Although police claim they will only respond to the most serious incidents, and that the primary reason is to take pressure off the 101 non-emergency police number, the portals give these forces access to lots of new data which could be used for controversial “predictive policing” efforts that mainly target poor and racialised communities.

The UK is not alone, however, as governments and public bodies around the world have rushed to adopt new surveillance systems, ranging from dragnet monitoring systems and the collection of real-time location data, to the deployment of facial recognition and thermal cameras.

“In the coming decade, we need to create new democratic institutions, laws and regulatory paradigms that assert democratic governance over surveillance capitalism’s unaccountable power. This is the only way to ensure that data and AI serve society and democracy”
Shoshana Zuboff, author and professor

In France, for example, the Ministry of the Interior put a tender out for the acquisition of some 650 surveillance drones, which would effectively double its current fleet, while in Baltimore in the US, the police department has started testing an aerial photography system capable of tracking the city’s 600,000 inhabitants.

Similar efforts to either digitally or physically survey those suspected of infection or breaking government lockdown rules are in place all over the world, including in Spain, Australia, India, Belgium, Argentina, Russia and China, among many others.

“What we don’t have now is a sufficiently complex set of laws that would allow us to meet these challenges of the digital,” says Zuboff. “In the coming decade, we need to create new democratic institutions, laws and regulatory paradigms that assert democratic governance over surveillance capitalism’s unaccountable power. This is the only way we can ensure that data and artificial intelligence serve society and democracy.”

She adds that it is much easier to expand surveillance powers than it is to curtail them once made, pointing to the fact that US Congress has only just started to roll back elements of the Patriot Act, a sweeping piece of emergency anti-terrorism legislation rushed into law after 9/11 that expanded US surveillance powers, after 20 years.

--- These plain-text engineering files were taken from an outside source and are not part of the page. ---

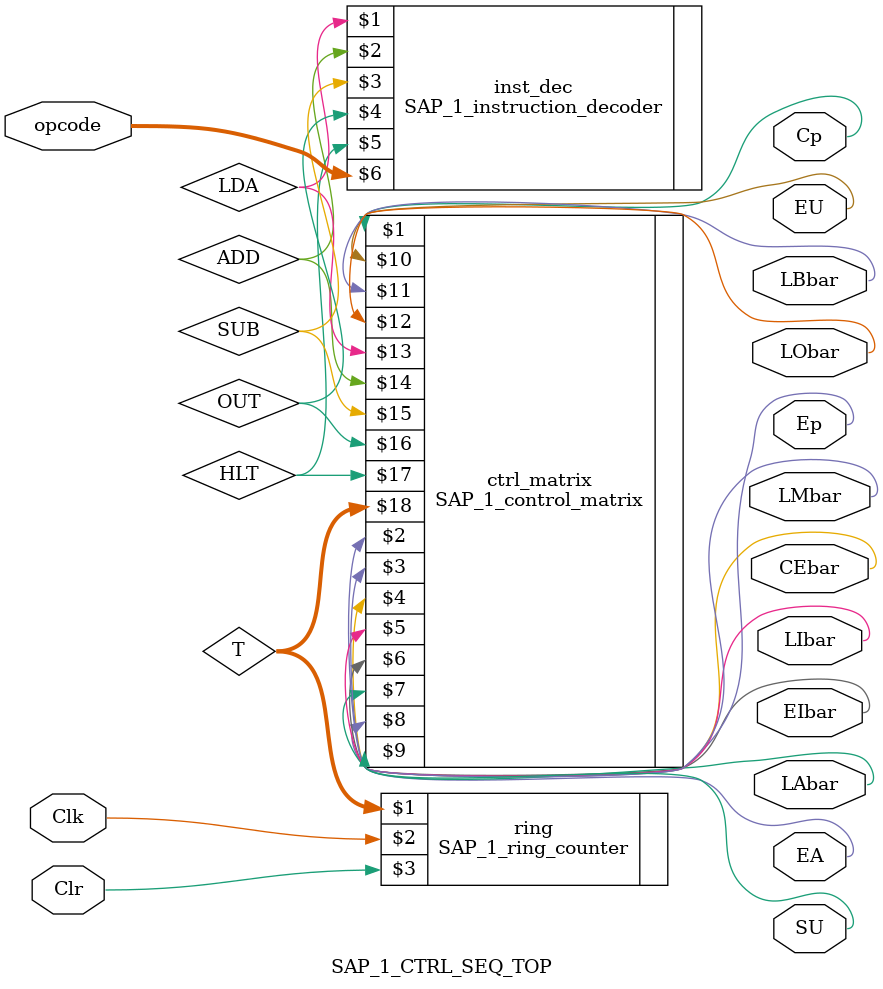
<source format=v>
`ifndef SAP_1_CTRL_SEQ_TOP
	`define SAP_1_CTRL_SEQ_TOP
	`timescale 1ns / 100ps

	`include "Source_code/SAP_1_control_matrix/SAP_1_control_matrix.v"
	`include "Source_code/SAP_1_ring_counter/SAP_1_ring_counter.v"
	`include "Source_code/SAP_1_instruction_decoder/SAP_1_instruction_decoder.v"

	/* 模組名稱：SAP_1_CTRL_SEQ_TOP
		著作權宣告：copyright 2012 林博仁(pika1021@gmail.com) */
	module SAP_1_CTRL_SEQ_TOP(Cp, Ep, LMbar, CEbar, LIbar, EIbar, LAbar, EA, SU, EU, LBbar, LObar, opcode, Clr, Clk);
	//port 輸出輸入宣告
		output Cp, Ep, LMbar, CEbar, LIbar, EIbar, LAbar, EA, SU, EU, LBbar, LObar;
		input Clr, Clk;
		input [7:4]opcode;

	//port 類型宣告
		wire [7:4]opcode;
		wire[6:1]T;

	wire LDA,ADD,SUB,OUT,HLT;
	SAP_1_ring_counter
		ring(T, Clk, Clr);
	SAP_1_instruction_decoder
		inst_dec(LDA, ADD, SUB, OUT, HLT, opcode);
	SAP_1_control_matrix
		ctrl_matrix(Cp, Ep, LMbar, CEbar, LIbar, EIbar, LAbar, EA, SU, EU, LBbar, LObar, LDA, ADD, SUB, OUT, HLT, T);
	endmodule
`endif
</source>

“Anything that is proposed must come with its own self-destruct measures that are codified in law,” insists Zuboff.

Optimism over despair?

Despite the opportunity Covid-19 represents for surveillance capitalists and the risks posed by increased state surveillance, Zuboff maintains that nothing about the future is inevitable.

“It depends on us. It depends on every single person who reads what you write and the conversations they have within their communities. It depends on the new forms of collective action, social movements, it depends on demanding new laws, new institutions from our elected officials,” she says.

“That’s not going to happen overnight, but this is the decade in which we have to do it.”

Zuboff says a sea change has already occurred over the past few years regarding the business practices of surveillance capitalists, largely thanks to revelations such as those about Cambridge Analytica and other surveillance capitalists, which means we are now having conversations that five to ten years ago would have been impossible.

“In November of last year, Pew Research did a survey in the US, where 81% of Americans said that the cost of private companies’ data collection outweighed the benefits, so there are very significant ways in which we are no longer naïve – people are raising these questions and have substantial misgivings,” she says.

“That suggests we’re at a place in our history where it’s finally the time to invent the laws, the institutional forms, that are going to allow us to approach the digital future in a way that is compatible with democracy.”

Zuboff concludes that the fight against surveillance capitalism is a problem of collective action: “We need new social movements, we need new forms of social solidarity. Lawmakers need to feel our pressure at their backs.

“In the end, we’re not talking about bad people, we’re talking about an economic logic that is solely responsible for trillion-dollar market capitalisations. It has its iron laws. Now that we have begun to understand surveillance capitalism and its real threats to our future, shame on us if we don’t look at that, scrutinise it, and understand what it means for the future if we give them free run.”